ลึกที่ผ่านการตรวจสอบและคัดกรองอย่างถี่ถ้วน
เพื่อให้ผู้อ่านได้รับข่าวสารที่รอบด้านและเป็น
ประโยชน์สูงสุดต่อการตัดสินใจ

==

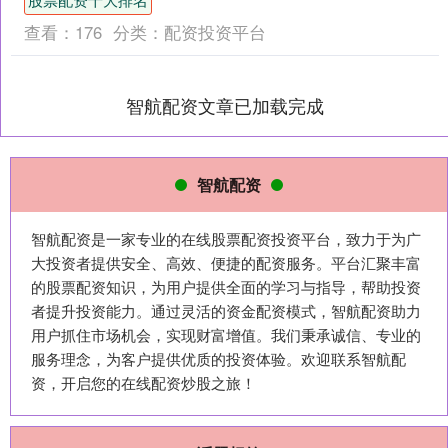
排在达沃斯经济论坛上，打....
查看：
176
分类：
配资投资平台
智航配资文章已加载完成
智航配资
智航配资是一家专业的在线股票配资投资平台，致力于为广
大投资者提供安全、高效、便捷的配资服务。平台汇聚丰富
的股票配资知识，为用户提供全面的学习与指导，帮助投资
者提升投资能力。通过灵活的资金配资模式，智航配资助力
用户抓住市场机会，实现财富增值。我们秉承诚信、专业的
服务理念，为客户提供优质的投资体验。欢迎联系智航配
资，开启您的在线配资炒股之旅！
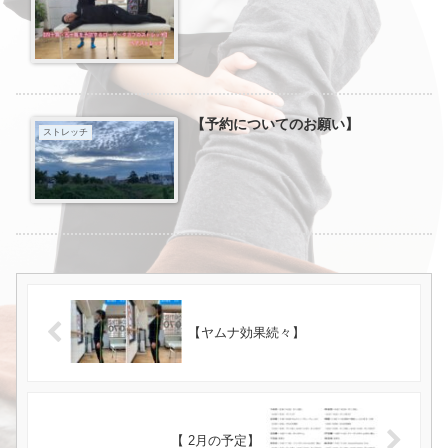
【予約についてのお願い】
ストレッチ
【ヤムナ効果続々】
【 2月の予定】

Task to carry out - Your answer should consist of the lines from the line with "ลึกที่ผ่านการต" to the line with "ประโยชน์สูงสุดต่อการตัดสินใจ" above, repeated exactly, both ends included.

Result for this task -
ลึกที่ผ่านการตรวจสอบและคัดกรองอย่างถี่ถ้วน
เพื่อให้ผู้อ่านได้รับข่าวสารที่รอบด้านและเป็น
ประโยชน์สูงสุดต่อการตัดสินใจ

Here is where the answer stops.